Assignment:
Return all lines of the data in which the string "Left" occurs.
_____
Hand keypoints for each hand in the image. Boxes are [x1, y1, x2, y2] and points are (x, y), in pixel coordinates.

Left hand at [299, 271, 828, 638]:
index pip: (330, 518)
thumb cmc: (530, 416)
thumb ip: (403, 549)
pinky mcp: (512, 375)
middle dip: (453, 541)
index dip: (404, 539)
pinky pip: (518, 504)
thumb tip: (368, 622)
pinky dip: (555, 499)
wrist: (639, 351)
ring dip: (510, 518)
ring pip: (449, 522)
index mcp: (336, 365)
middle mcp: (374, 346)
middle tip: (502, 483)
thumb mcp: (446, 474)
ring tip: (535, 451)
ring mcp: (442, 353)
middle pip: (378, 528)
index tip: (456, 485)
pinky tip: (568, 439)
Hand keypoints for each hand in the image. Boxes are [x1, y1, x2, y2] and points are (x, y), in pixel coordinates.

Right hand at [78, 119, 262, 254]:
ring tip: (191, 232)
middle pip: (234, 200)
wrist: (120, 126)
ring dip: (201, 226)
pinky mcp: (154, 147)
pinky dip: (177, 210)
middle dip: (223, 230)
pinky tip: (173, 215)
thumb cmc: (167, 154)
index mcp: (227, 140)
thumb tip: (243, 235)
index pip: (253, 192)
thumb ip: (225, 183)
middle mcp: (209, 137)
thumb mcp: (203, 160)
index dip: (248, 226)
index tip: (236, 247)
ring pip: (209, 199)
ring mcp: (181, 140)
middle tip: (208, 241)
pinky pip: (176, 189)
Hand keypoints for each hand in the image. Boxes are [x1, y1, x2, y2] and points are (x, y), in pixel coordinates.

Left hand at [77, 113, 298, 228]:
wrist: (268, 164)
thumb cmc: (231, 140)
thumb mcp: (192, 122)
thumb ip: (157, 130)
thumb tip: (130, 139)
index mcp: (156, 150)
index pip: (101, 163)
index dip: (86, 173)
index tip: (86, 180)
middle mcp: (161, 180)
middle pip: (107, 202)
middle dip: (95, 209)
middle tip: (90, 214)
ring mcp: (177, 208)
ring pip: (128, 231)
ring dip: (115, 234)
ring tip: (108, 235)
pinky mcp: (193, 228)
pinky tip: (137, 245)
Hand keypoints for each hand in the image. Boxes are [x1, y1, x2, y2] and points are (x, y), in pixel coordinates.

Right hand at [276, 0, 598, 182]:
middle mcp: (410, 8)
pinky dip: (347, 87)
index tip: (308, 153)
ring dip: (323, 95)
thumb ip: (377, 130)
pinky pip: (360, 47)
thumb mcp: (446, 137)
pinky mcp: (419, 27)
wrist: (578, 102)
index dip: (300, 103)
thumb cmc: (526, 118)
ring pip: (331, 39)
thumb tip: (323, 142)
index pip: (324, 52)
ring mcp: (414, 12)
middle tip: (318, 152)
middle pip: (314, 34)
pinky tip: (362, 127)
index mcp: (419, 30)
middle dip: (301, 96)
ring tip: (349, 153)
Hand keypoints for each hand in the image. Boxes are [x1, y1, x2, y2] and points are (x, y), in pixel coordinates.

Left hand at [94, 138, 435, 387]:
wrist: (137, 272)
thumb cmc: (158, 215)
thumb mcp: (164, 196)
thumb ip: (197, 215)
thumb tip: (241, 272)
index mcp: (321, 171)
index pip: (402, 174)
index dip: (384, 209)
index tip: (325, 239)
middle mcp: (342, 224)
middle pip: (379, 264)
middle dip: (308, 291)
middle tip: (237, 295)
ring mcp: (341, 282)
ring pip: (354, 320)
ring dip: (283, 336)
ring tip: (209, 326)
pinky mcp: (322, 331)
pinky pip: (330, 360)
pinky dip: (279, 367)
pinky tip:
_____
Output of the task:
Left hand at [299, 271, 828, 638]:
Left hand at [77, 113, 298, 228]:
Left hand at [94, 138, 435, 387]:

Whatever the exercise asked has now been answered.